Tuesday, June 14, 2016

Grape genealogies are networks, not trees


I have noted before that the genealogies for all domesticated organisms are networks not trees, and specifically they are hybridization networks. That is, in sexually reproducing species, every offspring is the hybrid of two parents. If we include both parents in the pedigree, plus all of their relatives, then this will form a complex network every time inbreeding occurs.

I have previously illustrated this phenomenon using genealogies of grape cultivars:
     Are phylogenetic trees useful for domesticated organisms?
     First-degree relationships and partly directed networks

Reconstructing grape genealogies is often a tricky business. This was originally done using phenotypic characters and historical records, of course, but these days we use DNA from whatever cultivars are available for sampling. Perhaps the biggest problem is that many of the cultivars are no longer known (there have been at least 10,000 of them recorded at some time in history), so that the genealogies are full of question marks representing unknown (unsampled) parents.

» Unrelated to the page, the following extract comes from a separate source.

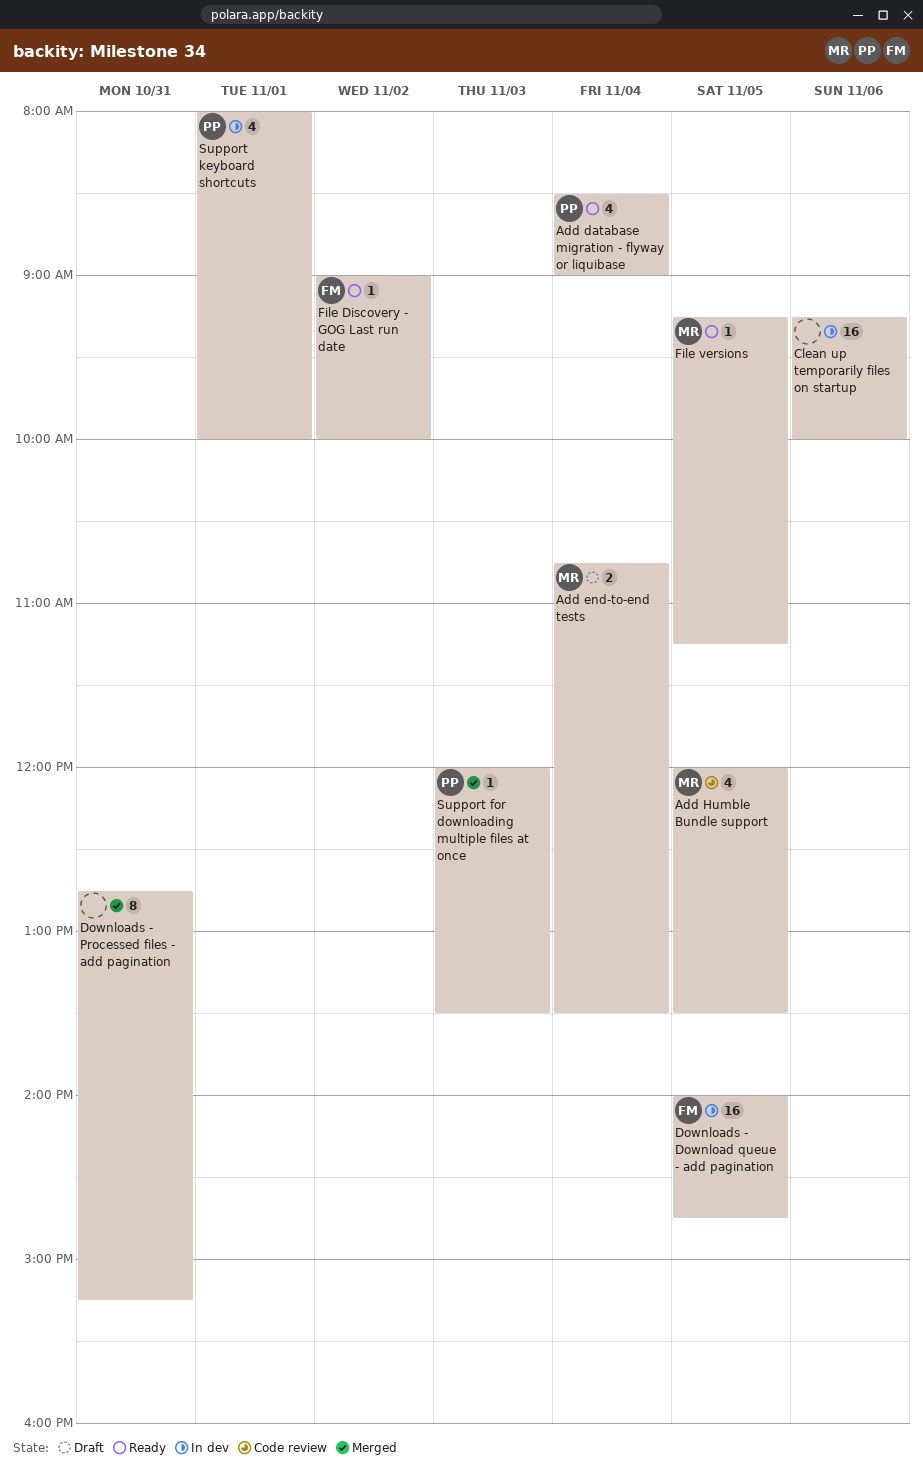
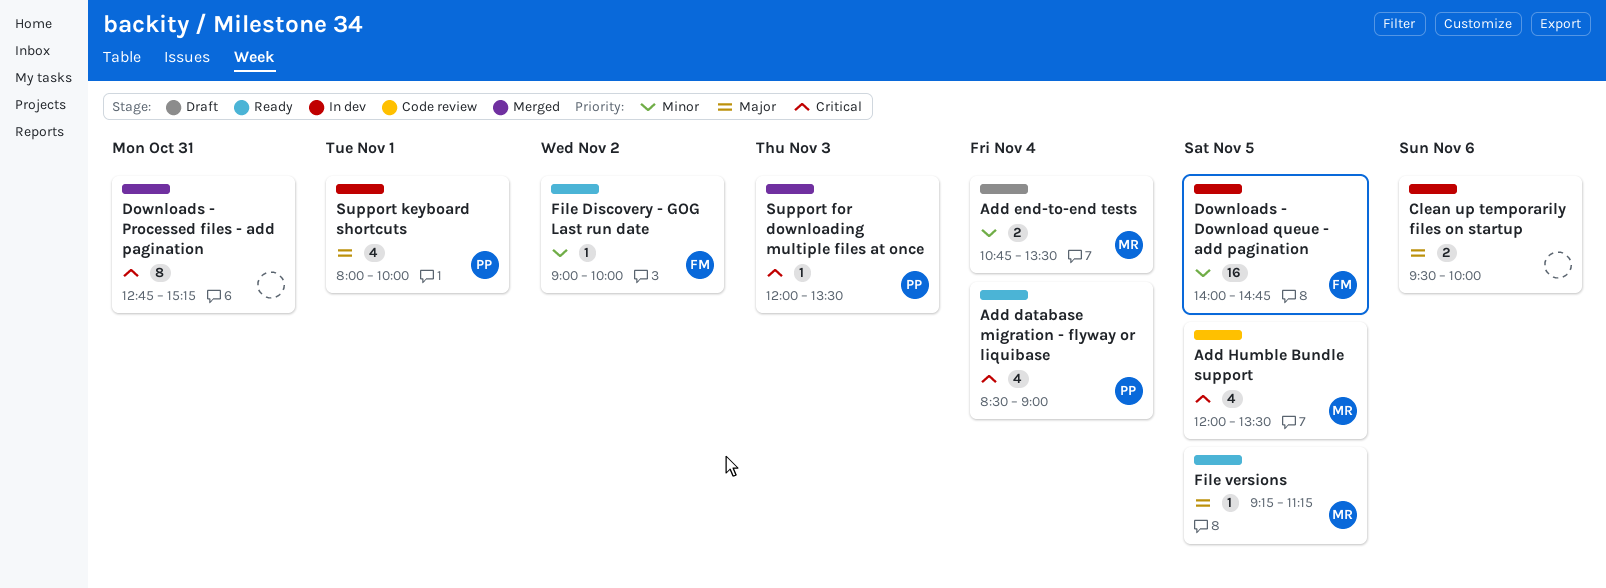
Clean up temporarily files on startup, estimate: 16 -> 2
Clean up temporarily files on startup, begins: 09:15 -> 09:30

The practical consequence of this is that the time direction of the genealogy will be ambiguous whenever there is a missing parent. Estimates of identity-by-descent (IBD) are calculated based on linkage analysis for all pairwise comparisons of samples, and complex crossing schemes can generate IBD values that are indistinguishable from sibling relationships. So, in these cases we cannot distinguish parent-offspring relationships from sibling relationships.

A simple example is shown in the most detailed current book on grape cultivars:
Jancis Robinson, Julia Harding, José Vouillamoz (2012) Wine Grapes: a Complete Guide to 1,368 Vine Varieties, including their Origins and Flavours. Allen Lane / Ecco.
This example involves the grand-parentage of the Shiraz grape, usually called Syrah in the effete monarchies of the Old World. The authors present three possible scenarios, as shown here.


There are five sampled cultivars and two inferred unknowns, arranged in an unrooted network. Because the unknowns are inferred to be parents, the network can be rooted in any of three different places, as shown by the three Options illustrated.

The authors (or, more specifically, the third author, who is the one responsible for the genealogies) are in favour of Option A. This means that Mondeuse Noir and Viognier are Syrah's half-siblings rather than either being the grandparent.

This small genealogy is a tree, but when we move to larger genealogies the network nature of the cultivars should become obvious.

However, the authors resort to a standard subterfuge to hide this fact. This strategy is to show cultivars multiple times in the genealogies, to avoid drawing reticulate relationships. I have illustrated this approach a couple of times before in this blog:

     Reducing networks to trees
    Thoroughbred horses and reticulate pedigrees

In the following genealogy of the Pinot cultivar, the authors note: "For the sake of clarity, Trebbiano Toscano and Folle Blanche appear twice in the diagram."


Trees reign supreme as simplifications of networks!